If you put them in the back corners and each at a 45 degree angle (with the nozzles pointing straight), it'll create a swirling action in the center, which is a nice effect when you're using the venturi for aeration. In my 125 I rearranged it because it pushed the sand away from the glass but I don't have a lot of sand in my tank. I then pointed both nozzles towards the center front glass, and angled the nozzles down to reduce the swirling. These effects may be different in your 55 though.


----------



## wrasser (Apr 5, 2005)

Ther are a couple questions to be asked. What are you going to put in the tank? Reef or fish only? If it is reef, what kind of reef? For fish only you really dont need powerheads. Then after all that is said you need to figure out how much flow the reef needs. Some are more than others, too much can hurt your corals. Then you will add the pumps as needed.

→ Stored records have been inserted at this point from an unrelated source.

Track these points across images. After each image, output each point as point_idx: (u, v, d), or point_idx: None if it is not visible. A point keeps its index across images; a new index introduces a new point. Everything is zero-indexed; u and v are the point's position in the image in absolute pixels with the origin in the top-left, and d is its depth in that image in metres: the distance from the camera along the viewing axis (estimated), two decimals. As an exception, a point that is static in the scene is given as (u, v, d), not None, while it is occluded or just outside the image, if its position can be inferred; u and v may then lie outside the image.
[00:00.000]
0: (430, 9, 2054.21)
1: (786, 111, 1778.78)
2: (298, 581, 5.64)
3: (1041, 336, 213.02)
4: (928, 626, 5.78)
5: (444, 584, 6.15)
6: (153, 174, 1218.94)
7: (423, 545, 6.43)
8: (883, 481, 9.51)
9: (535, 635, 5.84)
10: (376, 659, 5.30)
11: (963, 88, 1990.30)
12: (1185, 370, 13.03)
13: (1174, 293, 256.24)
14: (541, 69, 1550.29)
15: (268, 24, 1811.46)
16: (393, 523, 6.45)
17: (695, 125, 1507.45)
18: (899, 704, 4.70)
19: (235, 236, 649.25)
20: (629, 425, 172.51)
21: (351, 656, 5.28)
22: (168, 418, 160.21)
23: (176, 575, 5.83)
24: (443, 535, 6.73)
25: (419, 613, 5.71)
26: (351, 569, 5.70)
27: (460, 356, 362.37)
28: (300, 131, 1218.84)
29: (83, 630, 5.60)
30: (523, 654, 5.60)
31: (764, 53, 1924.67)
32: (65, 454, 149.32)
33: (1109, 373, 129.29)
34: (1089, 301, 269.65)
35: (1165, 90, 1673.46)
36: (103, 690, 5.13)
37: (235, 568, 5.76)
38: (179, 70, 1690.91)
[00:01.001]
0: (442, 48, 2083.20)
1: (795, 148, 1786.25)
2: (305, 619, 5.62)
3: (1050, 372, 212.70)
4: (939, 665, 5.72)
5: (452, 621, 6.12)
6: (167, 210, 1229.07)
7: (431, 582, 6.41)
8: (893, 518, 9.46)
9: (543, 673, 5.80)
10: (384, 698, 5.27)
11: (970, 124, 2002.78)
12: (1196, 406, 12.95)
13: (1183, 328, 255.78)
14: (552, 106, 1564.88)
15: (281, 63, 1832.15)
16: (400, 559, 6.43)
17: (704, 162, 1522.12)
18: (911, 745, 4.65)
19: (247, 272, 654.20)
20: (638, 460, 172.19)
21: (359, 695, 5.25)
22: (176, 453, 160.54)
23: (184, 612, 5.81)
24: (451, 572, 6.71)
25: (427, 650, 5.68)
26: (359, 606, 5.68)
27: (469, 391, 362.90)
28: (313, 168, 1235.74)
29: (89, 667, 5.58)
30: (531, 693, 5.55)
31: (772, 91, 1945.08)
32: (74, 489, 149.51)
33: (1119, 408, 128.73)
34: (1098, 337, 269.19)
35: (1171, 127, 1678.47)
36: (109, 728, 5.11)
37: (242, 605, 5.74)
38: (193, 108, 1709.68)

Let us know what you want to do and we will help


----------



## Chance (Aug 10, 2005)

I want to do a reef tank if you want click on the link up top and look at my tank and tell me what you think


----------



## wrasser (Apr 5, 2005)

The tank looks great, a soft current will do just fine IMO. a RIO 300 or something equal to that will do the job


----------



## euRasian32 (May 19, 2005)

or 2 lower gph power heads. 150-200gph if you do two.


----------



## Electric Monk (Sep 6, 2005)

Around 20x Tank size p/h as a rule

I've got 3x1100lph (3300lph) running in my 180ltr tank at the moment.

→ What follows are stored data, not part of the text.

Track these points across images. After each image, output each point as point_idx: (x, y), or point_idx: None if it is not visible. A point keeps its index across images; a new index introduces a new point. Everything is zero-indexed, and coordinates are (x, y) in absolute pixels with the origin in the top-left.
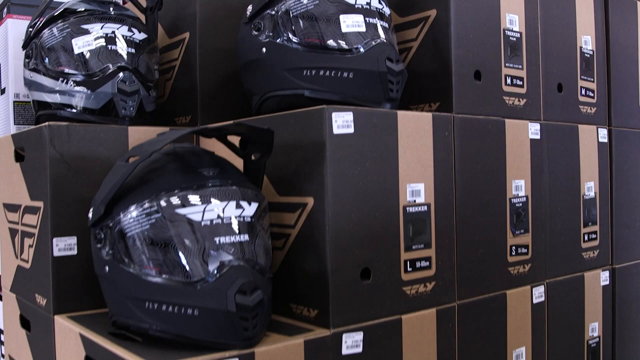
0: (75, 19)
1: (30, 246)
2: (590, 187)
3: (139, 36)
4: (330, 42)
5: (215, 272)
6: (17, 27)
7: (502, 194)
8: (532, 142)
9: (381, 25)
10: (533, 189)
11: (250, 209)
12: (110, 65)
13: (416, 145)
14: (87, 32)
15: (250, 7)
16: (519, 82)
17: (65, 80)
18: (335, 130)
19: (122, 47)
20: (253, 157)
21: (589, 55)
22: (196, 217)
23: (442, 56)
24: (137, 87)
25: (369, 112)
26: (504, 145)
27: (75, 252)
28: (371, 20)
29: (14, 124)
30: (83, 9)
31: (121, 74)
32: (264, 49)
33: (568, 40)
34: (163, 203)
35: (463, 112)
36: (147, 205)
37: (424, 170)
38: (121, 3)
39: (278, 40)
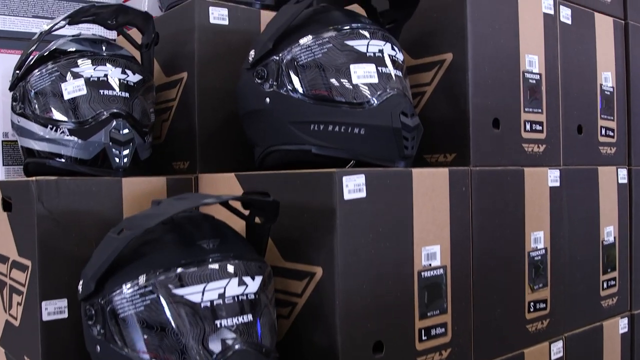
0: (66, 60)
1: (18, 304)
2: (609, 232)
3: (134, 78)
4: (340, 95)
5: (219, 358)
6: (6, 62)
7: (520, 248)
8: (552, 190)
9: (395, 75)
10: (552, 240)
11: (254, 285)
12: (103, 112)
13: (432, 205)
14: (77, 75)
15: (252, 53)
16: (538, 127)
17: (54, 128)
18: (346, 196)
19: (115, 92)
20: (257, 221)
21: (609, 93)
22: (195, 298)
23: (459, 104)
24: (132, 136)
25: (382, 173)
26: (523, 196)
27: (66, 315)
28: (384, 69)
29: (3, 165)
30: (74, 49)
31: (114, 122)
32: (267, 99)
33: (588, 78)
34: (159, 283)
35: (481, 164)
36: (141, 284)
37: (440, 231)
38: (115, 36)
39: (283, 91)
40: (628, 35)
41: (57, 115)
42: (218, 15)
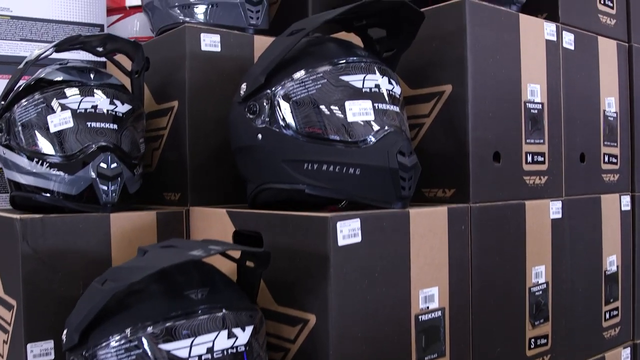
0: (52, 91)
1: (4, 342)
2: (612, 262)
3: (122, 108)
4: (334, 133)
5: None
6: None
7: (521, 284)
8: (554, 222)
9: (391, 111)
10: (554, 273)
11: (244, 336)
12: (90, 145)
13: (430, 245)
14: (64, 107)
15: (244, 86)
16: (540, 159)
17: (40, 162)
18: (341, 242)
19: (103, 124)
20: (247, 264)
21: (612, 119)
22: (182, 354)
23: (458, 137)
24: (120, 170)
25: (378, 215)
26: (524, 230)
27: (52, 357)
28: (380, 105)
29: None
30: (60, 79)
31: (102, 156)
32: (259, 136)
33: (591, 105)
34: (145, 337)
35: (481, 200)
36: (127, 338)
37: (438, 272)
38: (105, 59)
39: (275, 127)
40: (632, 58)
41: (43, 148)
42: (210, 42)
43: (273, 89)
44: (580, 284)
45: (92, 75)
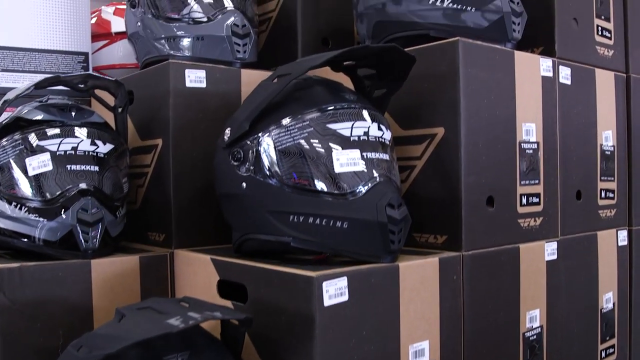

Don't forget that the object of the exercise is to create a strong realistic current in the tank and not to give your live rock/corals/Inverts that 'Blown away' feeling so direct the flows over the top/to the side(s) of anything close.

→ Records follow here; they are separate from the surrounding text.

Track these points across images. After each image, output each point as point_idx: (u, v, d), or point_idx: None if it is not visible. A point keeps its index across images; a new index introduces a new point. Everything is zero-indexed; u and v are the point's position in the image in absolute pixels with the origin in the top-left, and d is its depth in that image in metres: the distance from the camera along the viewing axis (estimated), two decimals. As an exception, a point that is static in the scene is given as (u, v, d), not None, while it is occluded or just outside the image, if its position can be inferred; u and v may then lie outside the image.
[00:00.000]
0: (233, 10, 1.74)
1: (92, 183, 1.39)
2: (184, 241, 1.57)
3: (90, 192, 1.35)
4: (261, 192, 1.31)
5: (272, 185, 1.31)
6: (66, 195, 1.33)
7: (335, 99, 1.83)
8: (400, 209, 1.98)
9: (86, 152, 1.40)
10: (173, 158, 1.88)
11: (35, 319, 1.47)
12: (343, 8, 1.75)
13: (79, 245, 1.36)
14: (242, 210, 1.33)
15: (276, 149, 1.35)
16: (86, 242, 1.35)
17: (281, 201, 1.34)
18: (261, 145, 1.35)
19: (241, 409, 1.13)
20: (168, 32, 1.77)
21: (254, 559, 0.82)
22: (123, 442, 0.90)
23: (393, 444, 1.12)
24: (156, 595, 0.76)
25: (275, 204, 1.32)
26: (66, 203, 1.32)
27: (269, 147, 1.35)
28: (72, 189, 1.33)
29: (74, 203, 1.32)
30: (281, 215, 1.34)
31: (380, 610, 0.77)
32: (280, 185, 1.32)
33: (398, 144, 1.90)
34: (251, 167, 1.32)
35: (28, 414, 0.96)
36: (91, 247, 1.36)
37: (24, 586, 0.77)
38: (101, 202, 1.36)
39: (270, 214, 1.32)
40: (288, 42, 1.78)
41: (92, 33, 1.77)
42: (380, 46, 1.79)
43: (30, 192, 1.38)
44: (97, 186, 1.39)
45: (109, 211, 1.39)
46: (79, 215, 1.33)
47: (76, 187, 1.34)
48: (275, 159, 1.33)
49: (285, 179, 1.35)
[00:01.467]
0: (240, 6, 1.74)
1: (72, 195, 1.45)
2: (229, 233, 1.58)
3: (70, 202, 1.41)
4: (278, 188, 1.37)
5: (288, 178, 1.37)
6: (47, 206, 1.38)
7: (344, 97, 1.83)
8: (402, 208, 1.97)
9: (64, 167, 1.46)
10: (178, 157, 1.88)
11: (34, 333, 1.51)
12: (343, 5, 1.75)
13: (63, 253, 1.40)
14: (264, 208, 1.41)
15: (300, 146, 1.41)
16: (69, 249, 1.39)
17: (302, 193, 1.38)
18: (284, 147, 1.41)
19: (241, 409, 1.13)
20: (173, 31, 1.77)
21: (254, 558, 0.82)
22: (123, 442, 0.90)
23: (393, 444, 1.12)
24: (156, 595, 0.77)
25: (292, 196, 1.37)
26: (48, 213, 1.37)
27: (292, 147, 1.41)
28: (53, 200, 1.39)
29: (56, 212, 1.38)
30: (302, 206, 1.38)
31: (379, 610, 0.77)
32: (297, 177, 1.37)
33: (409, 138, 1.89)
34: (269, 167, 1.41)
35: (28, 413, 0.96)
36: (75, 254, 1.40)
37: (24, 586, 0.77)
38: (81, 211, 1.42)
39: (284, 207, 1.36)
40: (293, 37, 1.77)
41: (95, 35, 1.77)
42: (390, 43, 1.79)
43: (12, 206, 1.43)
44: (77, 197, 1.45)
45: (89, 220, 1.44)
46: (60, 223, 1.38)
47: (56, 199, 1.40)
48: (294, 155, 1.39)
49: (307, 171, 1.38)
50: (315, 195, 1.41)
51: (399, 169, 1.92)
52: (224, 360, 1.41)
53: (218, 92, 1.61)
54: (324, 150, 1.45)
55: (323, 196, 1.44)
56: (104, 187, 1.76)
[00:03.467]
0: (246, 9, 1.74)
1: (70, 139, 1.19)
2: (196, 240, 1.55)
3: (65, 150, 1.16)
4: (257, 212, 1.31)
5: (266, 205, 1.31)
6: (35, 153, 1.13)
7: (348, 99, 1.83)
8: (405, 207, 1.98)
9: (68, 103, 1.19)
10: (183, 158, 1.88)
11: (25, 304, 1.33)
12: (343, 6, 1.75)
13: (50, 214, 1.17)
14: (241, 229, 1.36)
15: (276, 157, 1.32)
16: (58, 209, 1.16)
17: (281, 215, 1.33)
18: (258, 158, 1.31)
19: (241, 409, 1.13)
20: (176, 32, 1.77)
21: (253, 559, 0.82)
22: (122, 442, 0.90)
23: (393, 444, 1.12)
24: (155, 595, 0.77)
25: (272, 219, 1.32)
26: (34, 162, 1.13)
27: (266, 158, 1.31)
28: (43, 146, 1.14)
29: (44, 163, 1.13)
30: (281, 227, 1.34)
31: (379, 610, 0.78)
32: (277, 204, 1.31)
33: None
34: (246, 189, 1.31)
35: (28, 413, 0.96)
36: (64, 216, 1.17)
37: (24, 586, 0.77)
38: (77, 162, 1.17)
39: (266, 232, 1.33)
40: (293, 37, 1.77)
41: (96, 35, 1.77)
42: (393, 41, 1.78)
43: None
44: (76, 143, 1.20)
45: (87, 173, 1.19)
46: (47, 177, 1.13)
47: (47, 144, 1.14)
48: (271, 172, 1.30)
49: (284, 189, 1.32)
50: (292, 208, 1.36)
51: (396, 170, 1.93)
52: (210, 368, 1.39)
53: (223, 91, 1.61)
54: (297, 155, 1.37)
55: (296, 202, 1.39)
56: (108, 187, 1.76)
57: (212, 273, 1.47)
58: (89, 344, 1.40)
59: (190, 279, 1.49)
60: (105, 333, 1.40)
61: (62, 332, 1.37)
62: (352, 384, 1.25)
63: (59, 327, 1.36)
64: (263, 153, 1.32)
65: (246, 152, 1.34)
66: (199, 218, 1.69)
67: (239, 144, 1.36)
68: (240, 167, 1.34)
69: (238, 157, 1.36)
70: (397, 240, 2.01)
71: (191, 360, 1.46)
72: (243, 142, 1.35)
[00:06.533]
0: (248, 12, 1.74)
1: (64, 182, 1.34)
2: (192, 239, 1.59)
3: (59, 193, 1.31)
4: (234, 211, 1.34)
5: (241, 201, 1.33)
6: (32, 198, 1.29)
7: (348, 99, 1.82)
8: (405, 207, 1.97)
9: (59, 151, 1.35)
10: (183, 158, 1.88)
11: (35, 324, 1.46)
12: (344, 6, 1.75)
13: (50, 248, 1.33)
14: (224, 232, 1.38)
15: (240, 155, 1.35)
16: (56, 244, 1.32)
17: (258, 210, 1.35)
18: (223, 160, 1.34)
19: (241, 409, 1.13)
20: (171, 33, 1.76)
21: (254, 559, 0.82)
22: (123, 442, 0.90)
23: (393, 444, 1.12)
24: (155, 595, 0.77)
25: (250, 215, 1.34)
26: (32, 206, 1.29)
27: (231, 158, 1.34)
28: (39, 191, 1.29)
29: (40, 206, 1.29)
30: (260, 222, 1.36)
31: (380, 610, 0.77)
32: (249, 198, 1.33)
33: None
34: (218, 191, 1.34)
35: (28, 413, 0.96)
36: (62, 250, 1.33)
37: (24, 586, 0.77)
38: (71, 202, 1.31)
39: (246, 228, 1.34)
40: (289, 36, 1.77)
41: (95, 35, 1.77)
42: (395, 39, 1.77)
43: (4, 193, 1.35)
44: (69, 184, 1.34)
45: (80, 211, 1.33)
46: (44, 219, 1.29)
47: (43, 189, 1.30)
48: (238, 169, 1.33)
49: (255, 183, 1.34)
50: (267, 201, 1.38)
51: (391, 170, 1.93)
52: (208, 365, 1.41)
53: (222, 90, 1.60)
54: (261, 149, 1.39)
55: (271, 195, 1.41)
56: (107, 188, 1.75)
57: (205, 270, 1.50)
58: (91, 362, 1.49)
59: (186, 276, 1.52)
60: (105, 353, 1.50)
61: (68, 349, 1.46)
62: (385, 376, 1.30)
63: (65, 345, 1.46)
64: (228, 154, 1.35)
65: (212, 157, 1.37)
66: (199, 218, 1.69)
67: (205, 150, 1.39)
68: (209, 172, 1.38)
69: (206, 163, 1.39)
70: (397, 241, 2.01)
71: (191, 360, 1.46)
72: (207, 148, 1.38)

Plus the fact any strong swimmers in your tank will love the exercise in the strong current areas.


----------



## Fishfirst (Jan 24, 2005)

I would have to disagree. Its different for each and every tank. If you want mushrooms or low current corals you won't want to go with 20X more like 7-10X Right now I have mostly softies with a monti, star polyps, frogspawn, and mushrooms. I have around 1000gph circulating in my tank and everything is doing well. 1000gph roughly equals 9X my tank volume.


----------